● **Extracted data**:
•••
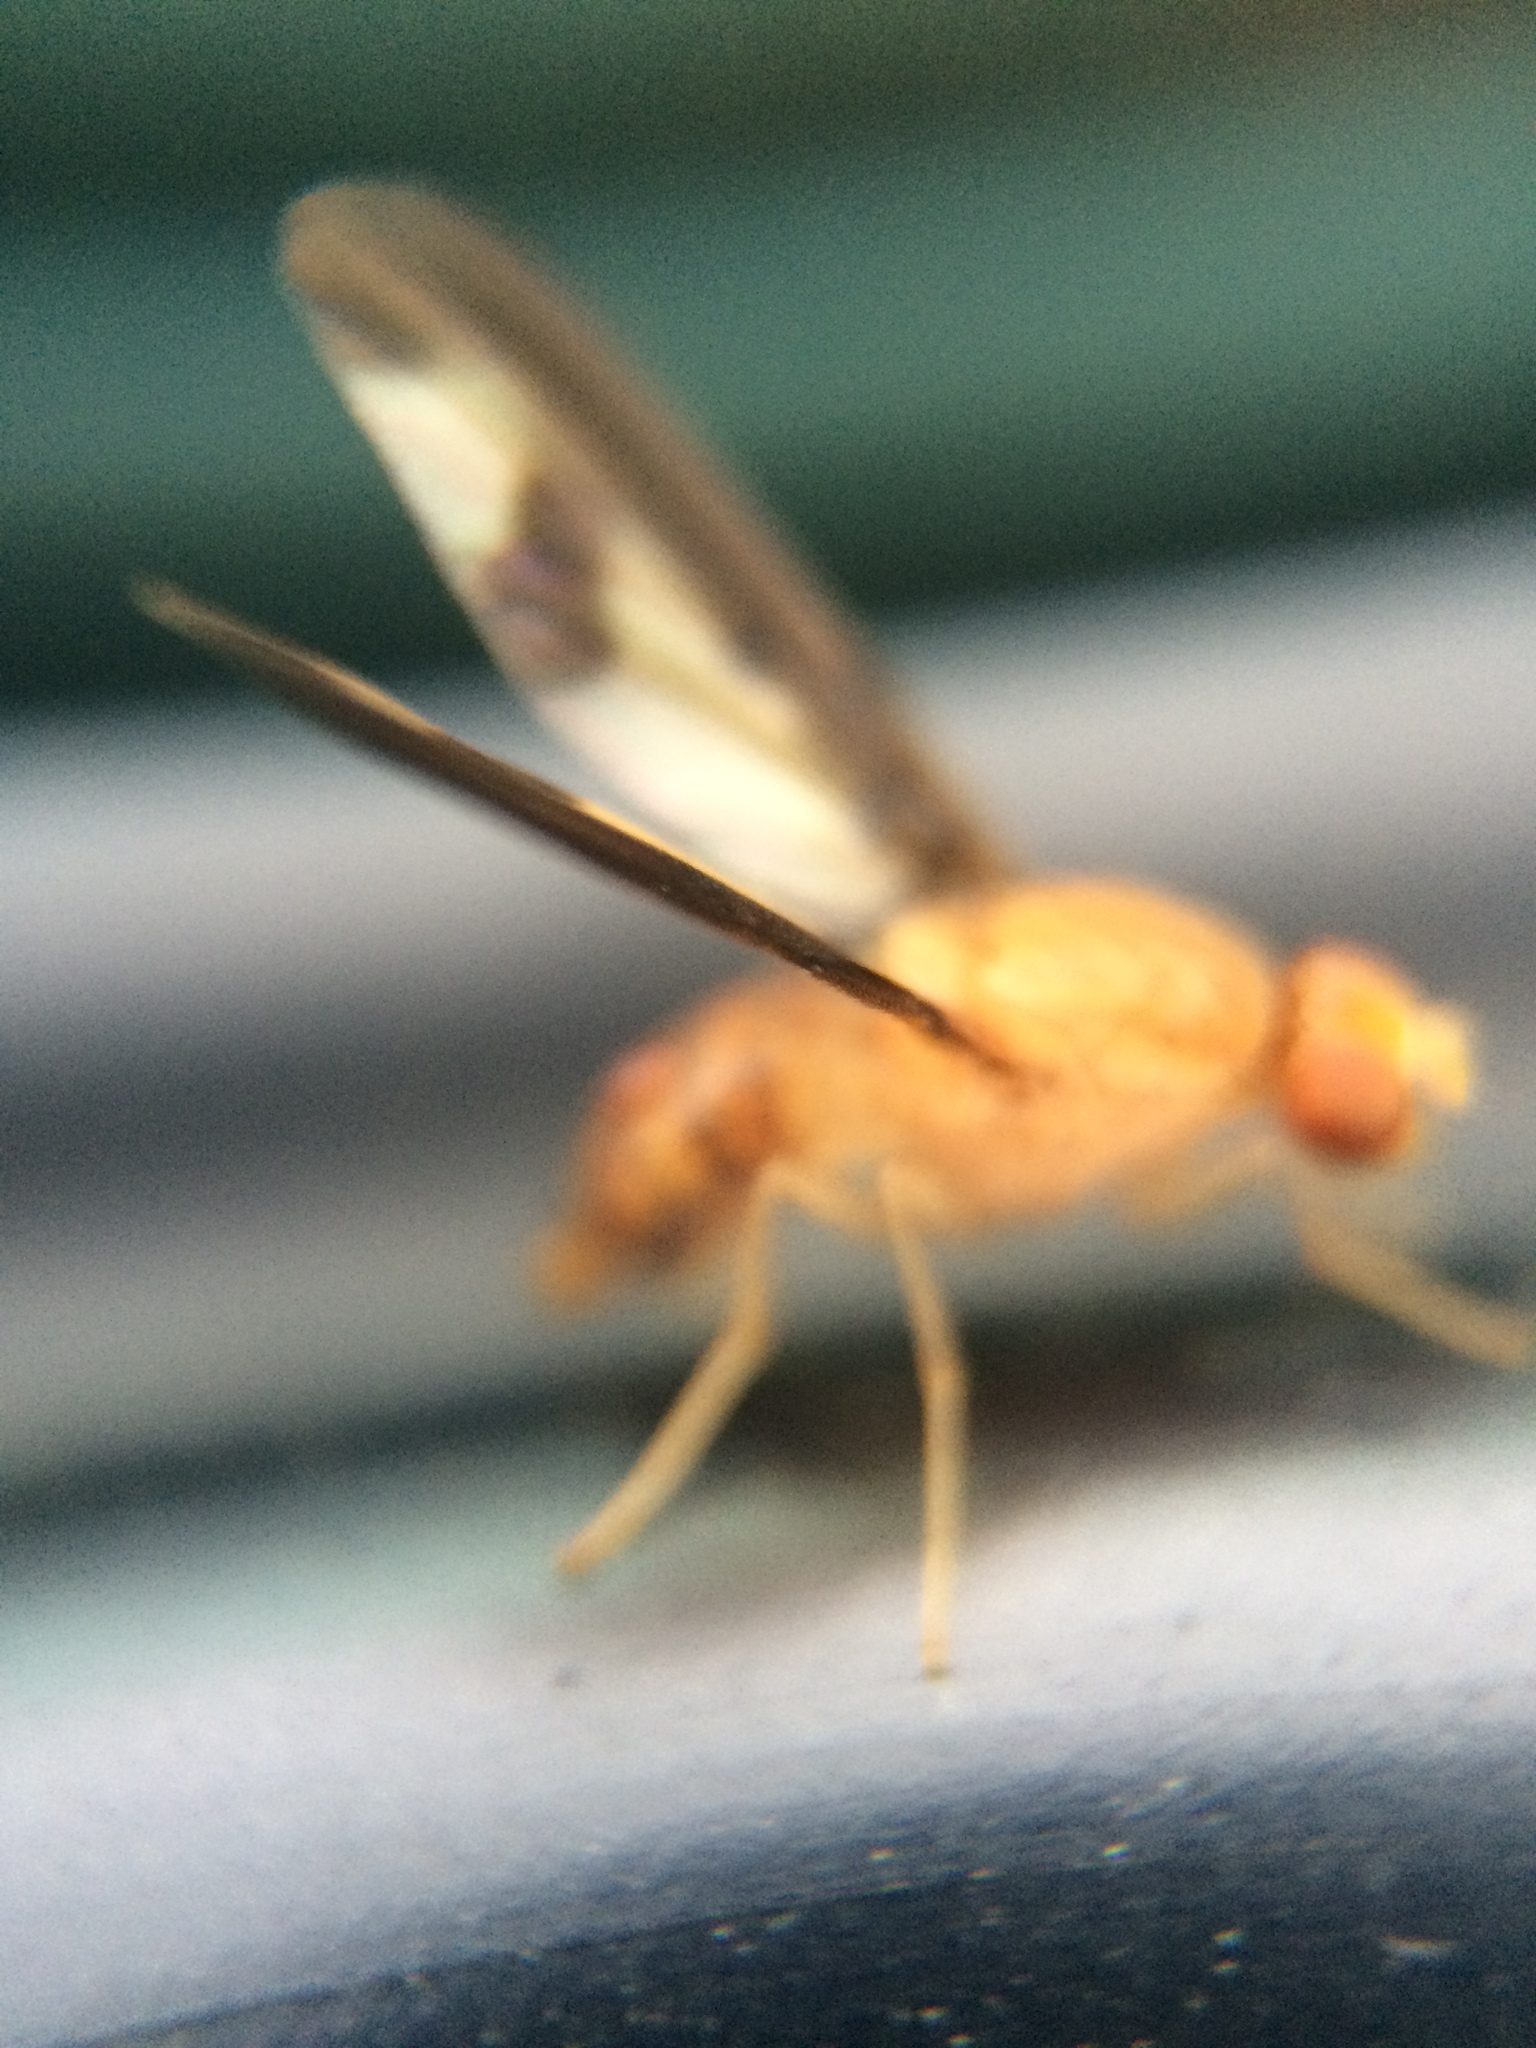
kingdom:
•••
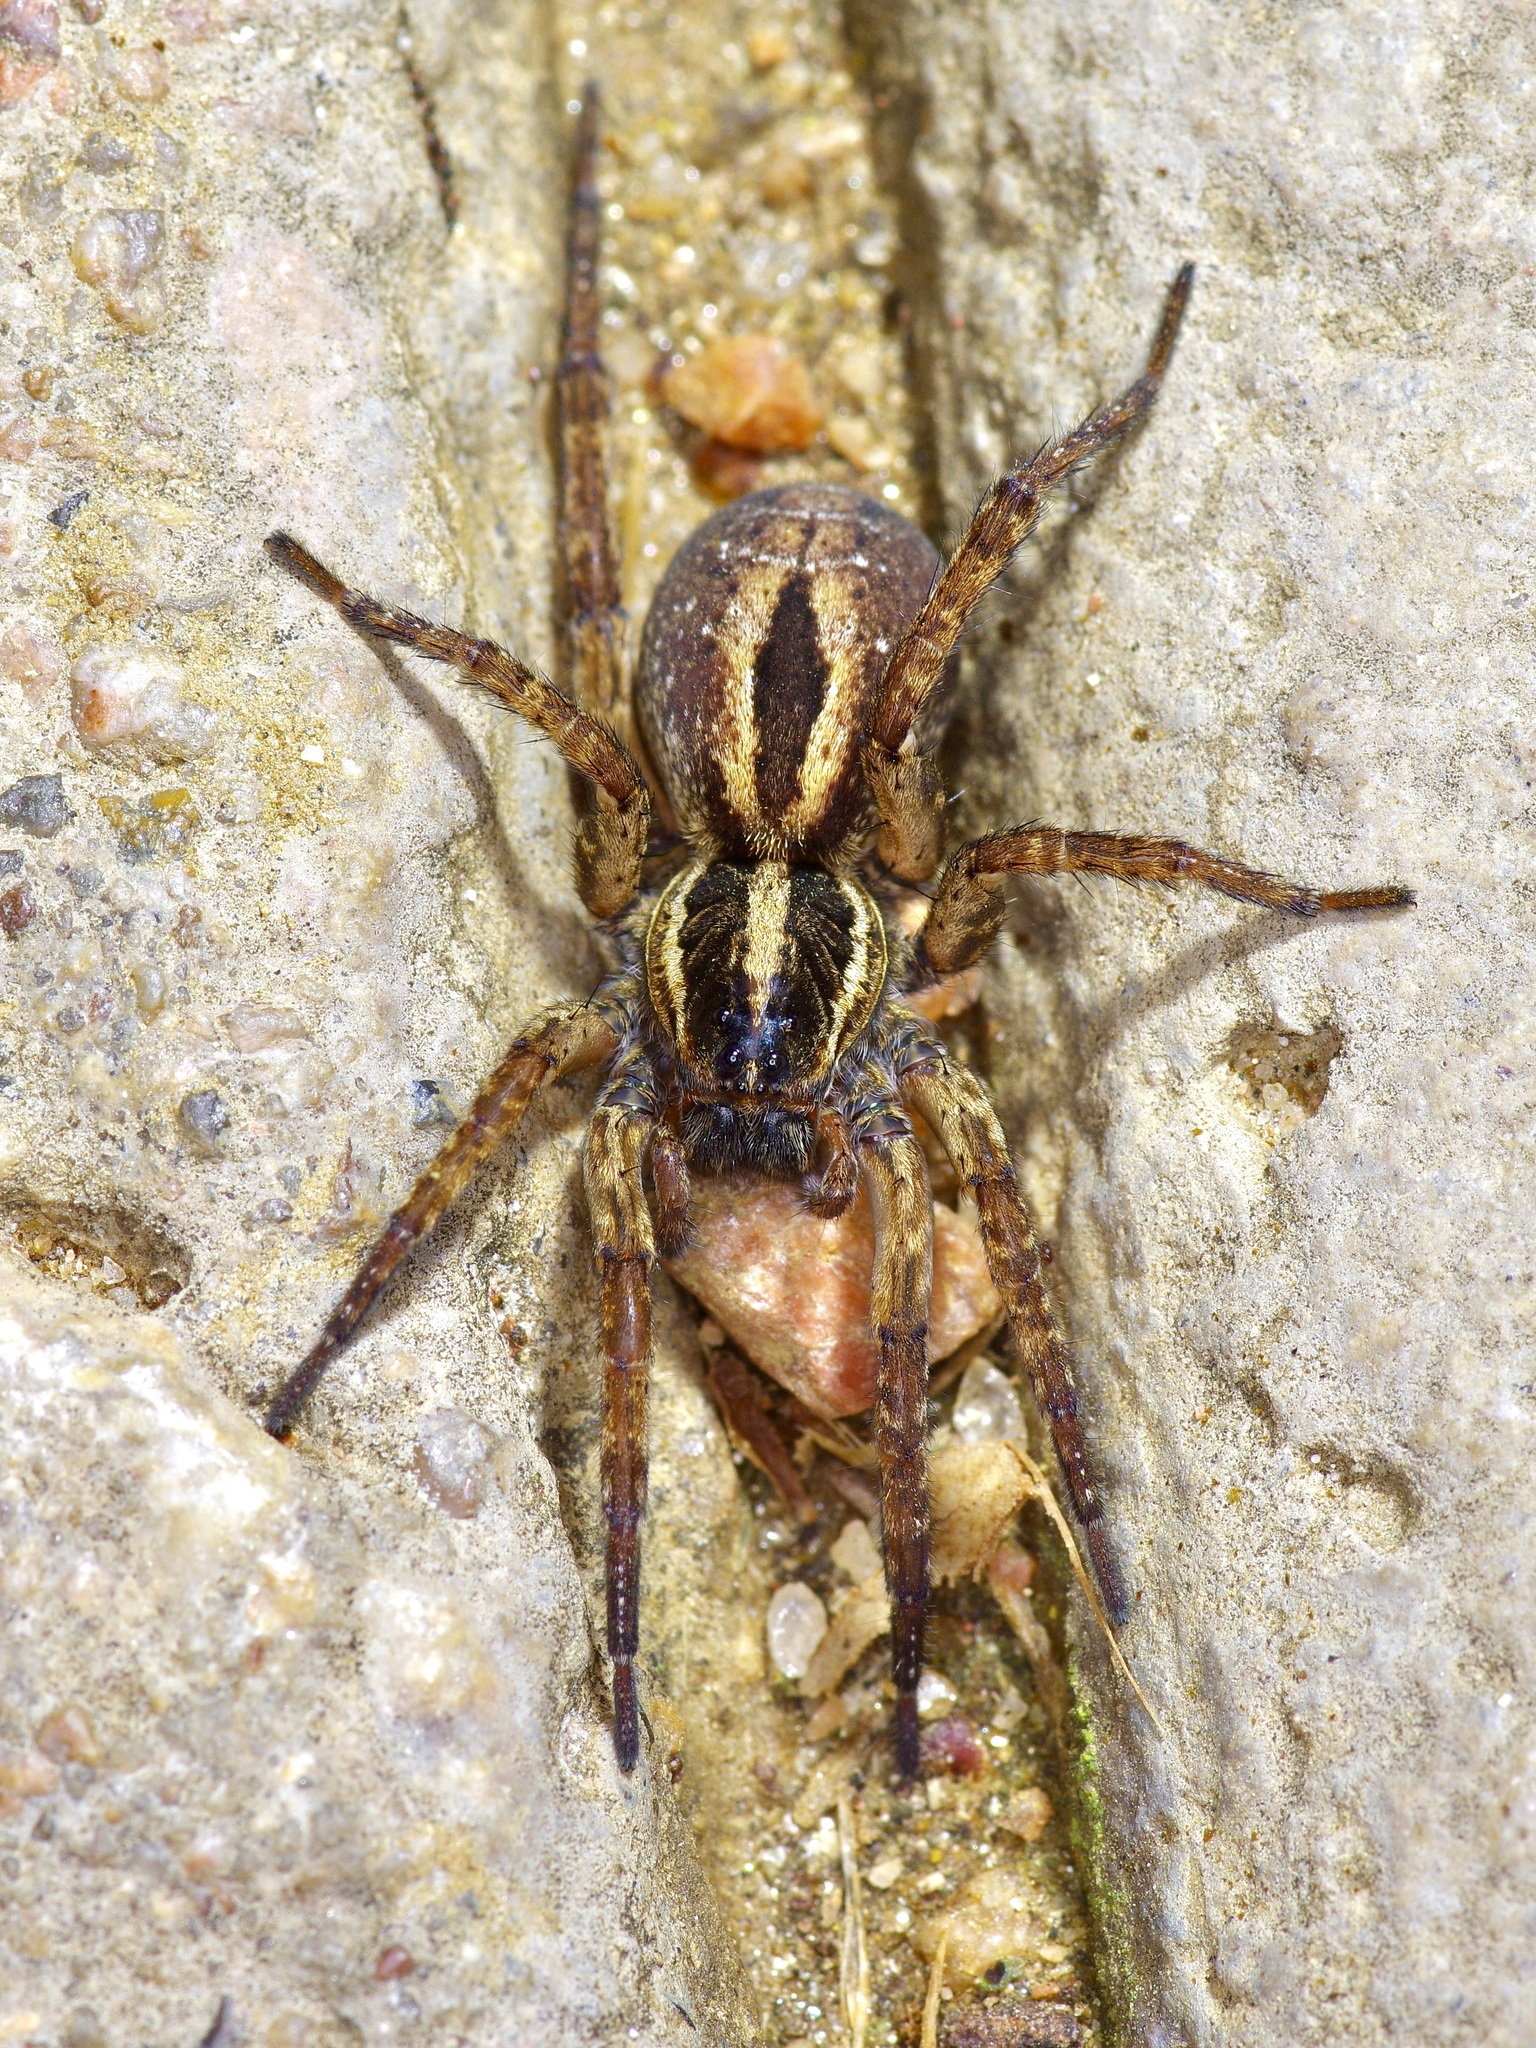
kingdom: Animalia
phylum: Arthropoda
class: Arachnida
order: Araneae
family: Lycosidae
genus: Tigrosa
•••
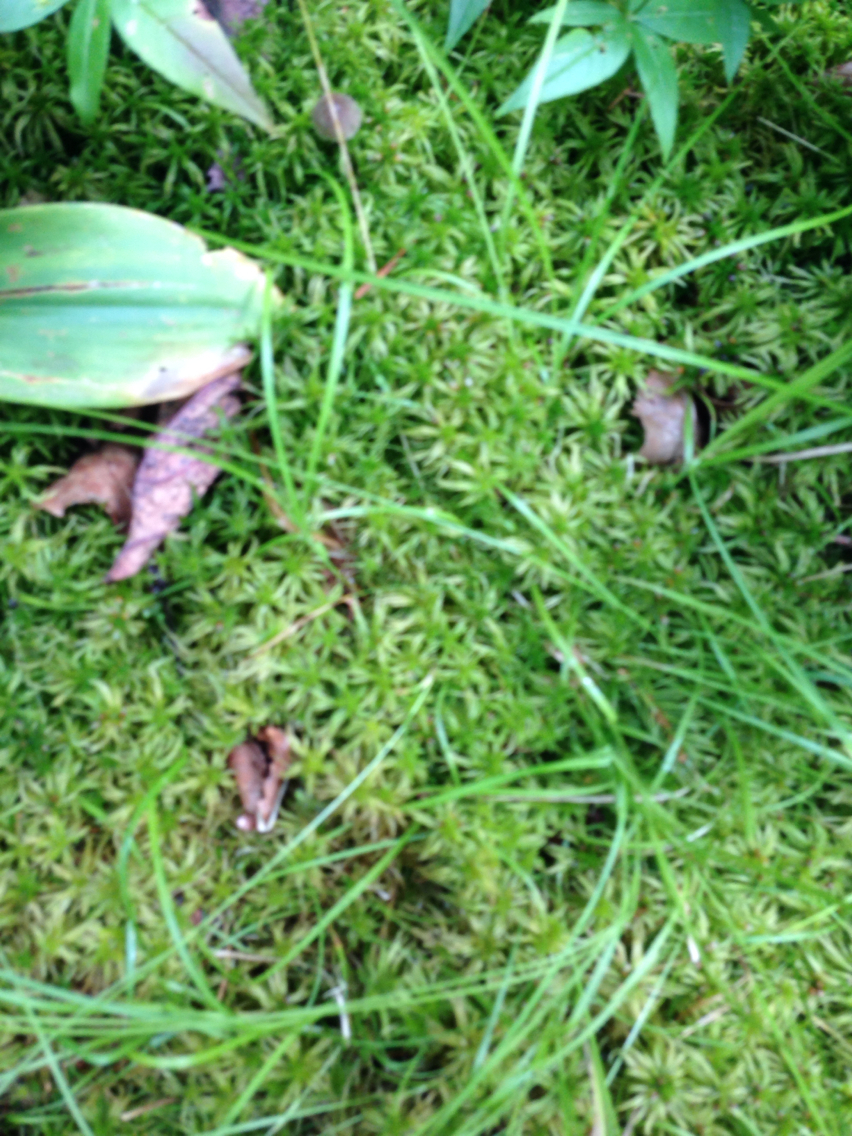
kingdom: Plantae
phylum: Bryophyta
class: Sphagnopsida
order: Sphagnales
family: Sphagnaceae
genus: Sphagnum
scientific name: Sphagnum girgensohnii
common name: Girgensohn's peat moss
•••
● **What you will do**: Output the lines running from the one containing "order: Sphagnales" through the one containing "common name: Girgensohn's peat moss", as a numbered list that includes both ends and omits blank lines.

● **The response**:
1. order: Sphagnales
2. family: Sphagnaceae
3. genus: Sphagnum
4. scientific name: Sphagnum girgensohnii
5. common name: Girgensohn's peat moss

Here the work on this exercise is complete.